2. A Roda: Do Oleiro ao Transporte

A primeira roda não foi criada para o transporte. Ela foi inicialmente inventada para a cerâmica: a roda de oleiro. O disco giratório permitia ao oleiro moldar o barro com maior precisão. A roda de oleiro mais antiga conhecida foi encontrada em Ur, na Mesopotâmia, datando de 3000 a.C. No entanto, há achados mais antigos na Índia que sugerem o uso da roda de rotação já no 5º milênio a.C..

A roda de transporte, considerada uma invenção derivada da roda de oleiro, foi tradicionalmente atribuída aos Sumérios a partir de meados do 3º milênio a.C.. Contudo, descobertas recentes desafiam essa atribuição exclusiva:

  • A descoberta de uma roda de madeira montada em um eixo em um pântano na Eslovênia, datada de 3360-3030 a.C., refutou a teoria da invenção puramente suméria.

  • Modelos tridimensionais de carroças de cerâmica com quatro rodas foram encontrados em tumbas dos Baden, no leste da Hungria, datando de 3300 a 3100 a.C..

Essas descobertas sugerem que a roda de transporte pode ter surgido simultaneamente na Mesopotâmia, no vale do Indo e na Europa Central e Oriental. As primeiras rodas de transporte eram de madeira inteiriça, compactas e pesadas, mas mesmo assim facilitaram enormemente o transporte de mercadorias, espalhando-se rapidamente pela Eurásia e Oriente Médio.

3. Lei e Justiça: Os Pioneiros dos Códigos Legais

A Mesopotâmia foi o local onde foram criados os códigos de leis mais antigos conhecidos. O exercício da justiça era uma prerrogativa fundamental do soberano, que atuava como autoridade judiciária de última instância, responsável por reparar injustiças.

Por muito tempo, o Código de Hamurabi, datado de 1770-1750 a.C., foi considerado o primeiro código de leis da humanidade. No entanto, descobertas arqueológicas revelaram códigos ainda mais antigos, também originários da Mesopotâmia:

  • O Código Ur-Nammu, escrito em sumério, datando de cerca de 2100 a.C., em nome do rei Ur-Nammu de Ur.

  • O Código de Lipit-Ishtar, uma coleção de leis em sumério, criado por volta de 1930 a.C..

O Código de Hamurabi: É o mais famoso e o único que nos chegou inteiramente preservado, gravado em uma coluna de pedra de diorito rígido de 2,25m de altura. Atualmente, essa pedra está exposta no Museu do Louvre, em Paris.

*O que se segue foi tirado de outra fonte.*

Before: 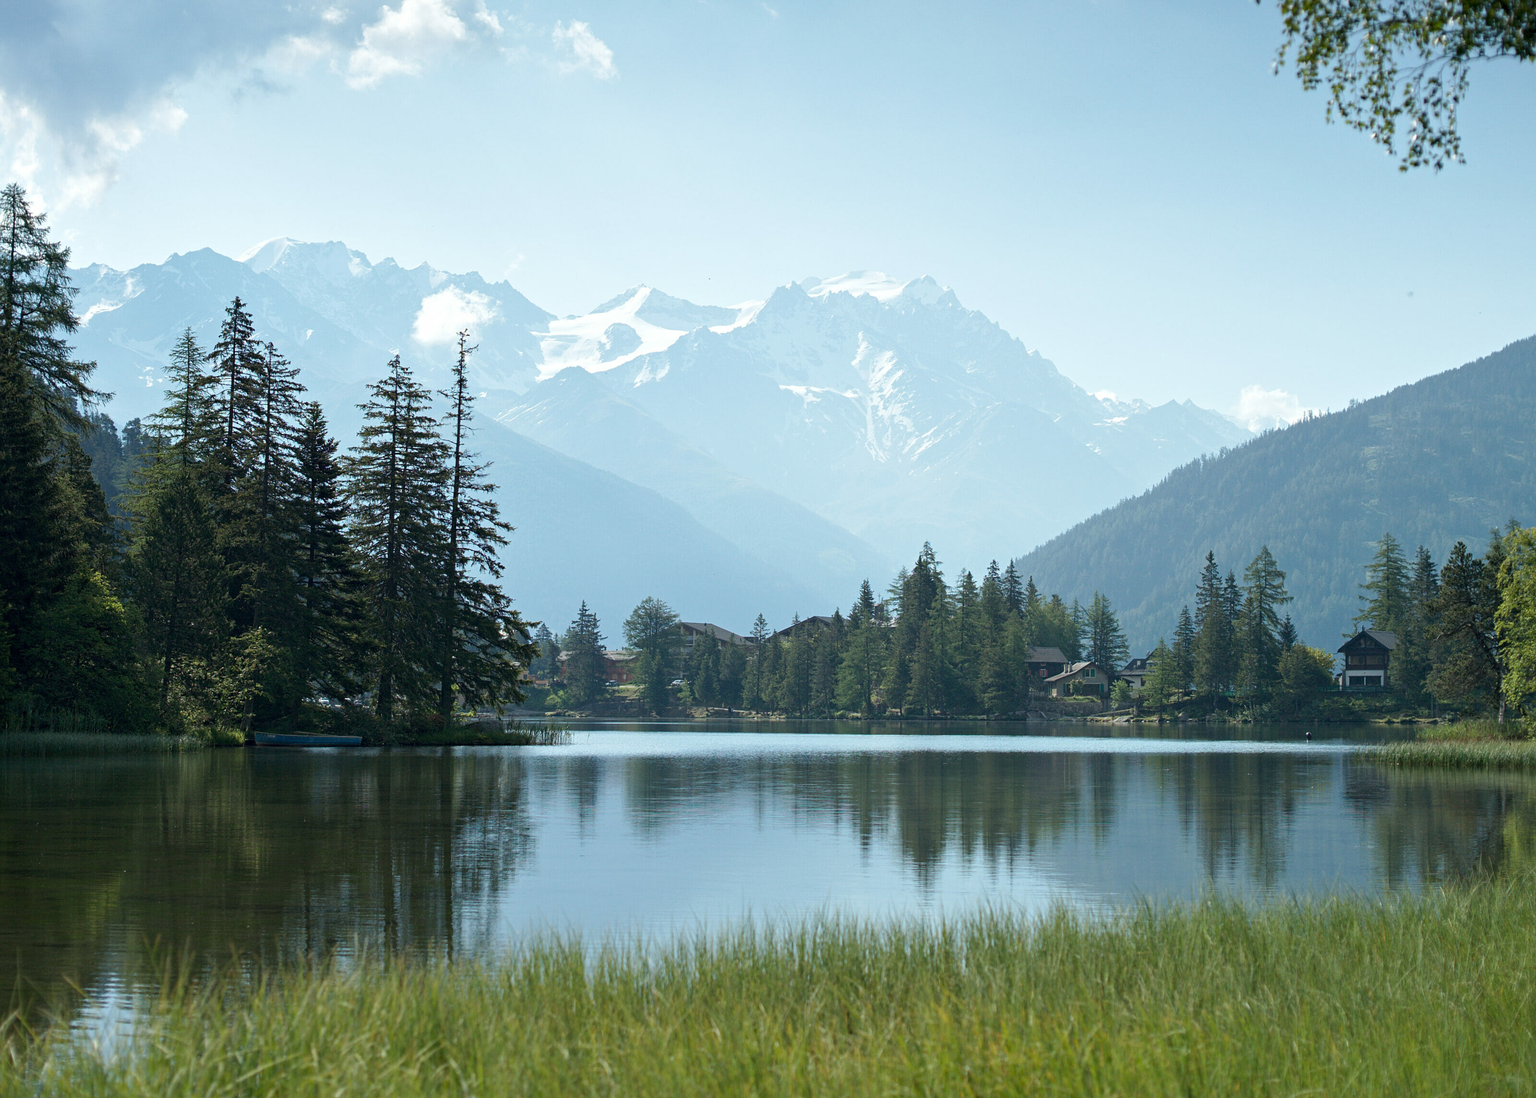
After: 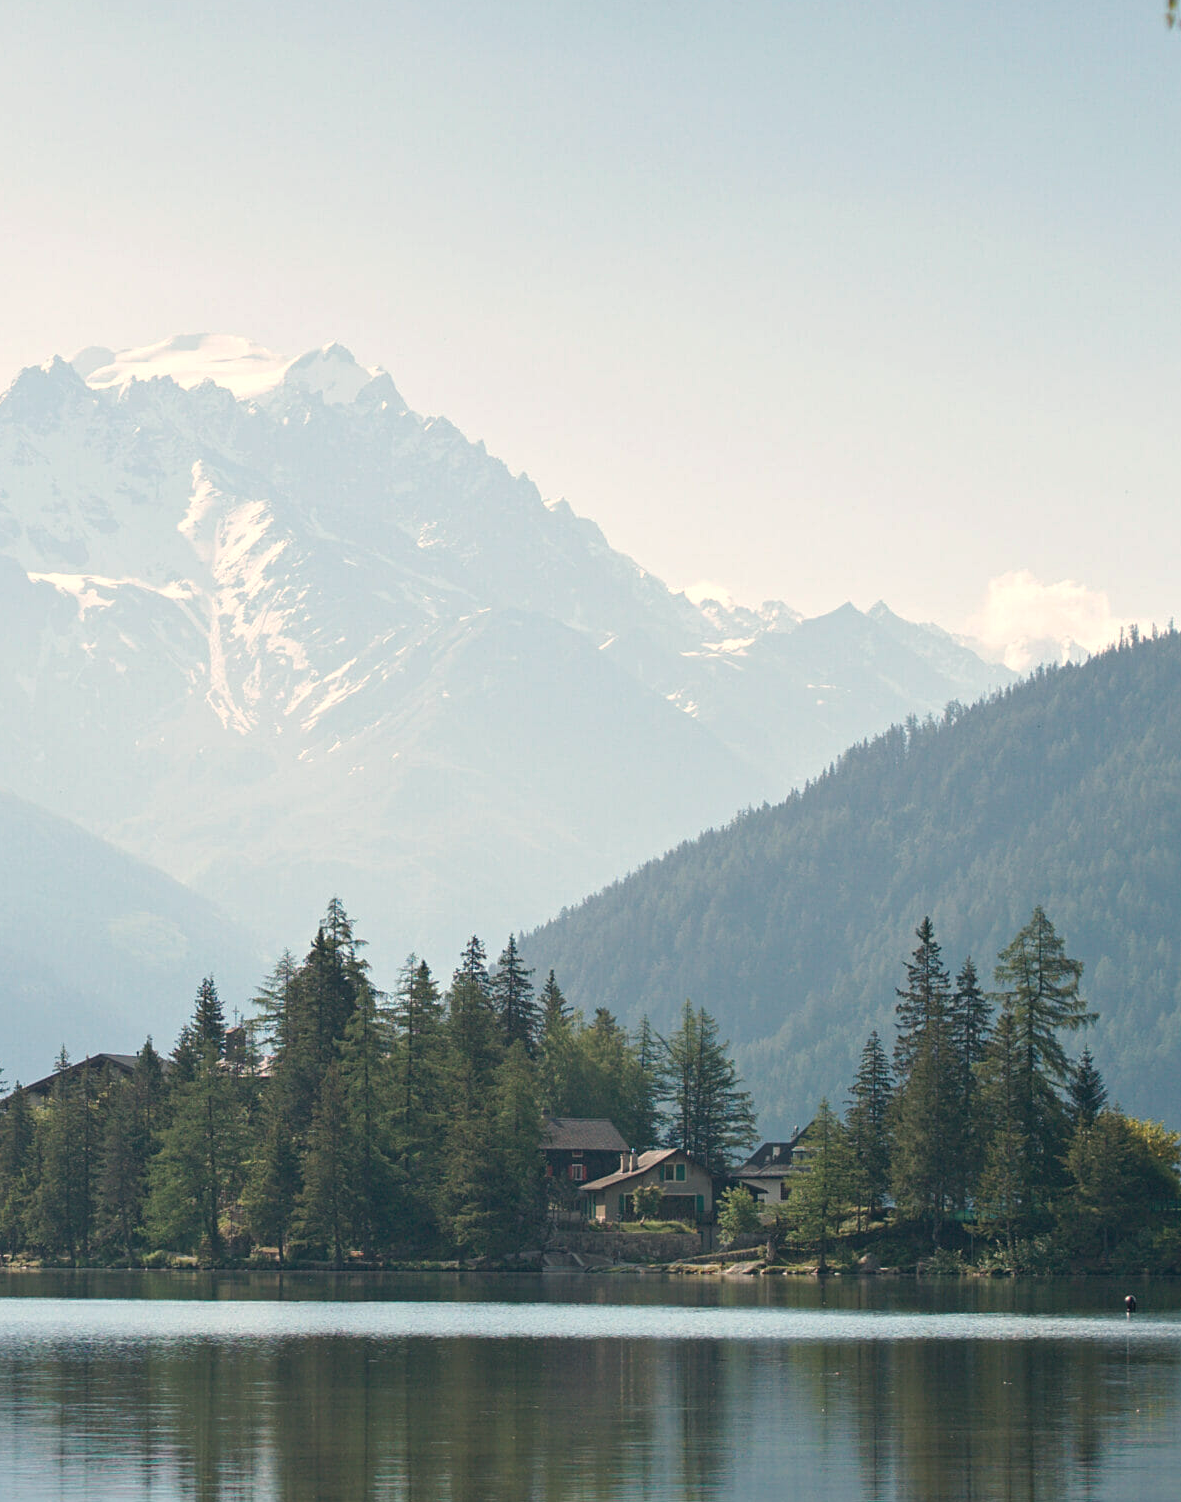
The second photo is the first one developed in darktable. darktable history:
tone curve: curves: ch0 [(0, 0) (0.003, 0.051) (0.011, 0.054) (0.025, 0.056) (0.044, 0.07) (0.069, 0.092) (0.1, 0.119) (0.136, 0.149) (0.177, 0.189) (0.224, 0.231) (0.277, 0.278) (0.335, 0.329) (0.399, 0.386) (0.468, 0.454) (0.543, 0.524) (0.623, 0.603) (0.709, 0.687) (0.801, 0.776) (0.898, 0.878) (1, 1)], preserve colors none
crop and rotate: left 49.936%, top 10.094%, right 13.136%, bottom 24.256%
white balance: red 1.127, blue 0.943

  • Fundamentação e Objetivo: O Código de Hamurabi era composto por 281 preceitos e se baseava na Lei do Talião, famosa pelo princípio "olho por olho, dente por dente". Isso significa que a punição deveria ser proporcional ao crime cometido. Seu objetivo principal era unificar o reino babilônico e disciplinar as relações sociais, substituindo a tradição oral das leis por um sistema jurídico escrito e buscando reduzir as práticas criminosas.

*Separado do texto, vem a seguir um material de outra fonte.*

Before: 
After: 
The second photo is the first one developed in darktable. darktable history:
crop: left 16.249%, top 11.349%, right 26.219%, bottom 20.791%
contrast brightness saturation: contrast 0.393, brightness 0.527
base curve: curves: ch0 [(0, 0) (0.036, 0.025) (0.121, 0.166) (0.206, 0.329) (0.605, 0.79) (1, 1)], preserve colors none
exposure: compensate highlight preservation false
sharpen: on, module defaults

  • Abrangência e Classes Sociais: As leis do Código de Hamurabi tratavam de diversos assuntos, como casamento, empréstimos, herança, escravos, adultério, roubos, assassinatos, aluguéis e educação. É importante notar que as punições variavam de acordo com a classe social do agressor e da vítima, já que a sociedade mesopotâmica era dividida em homens livres, fidalgos e escravos.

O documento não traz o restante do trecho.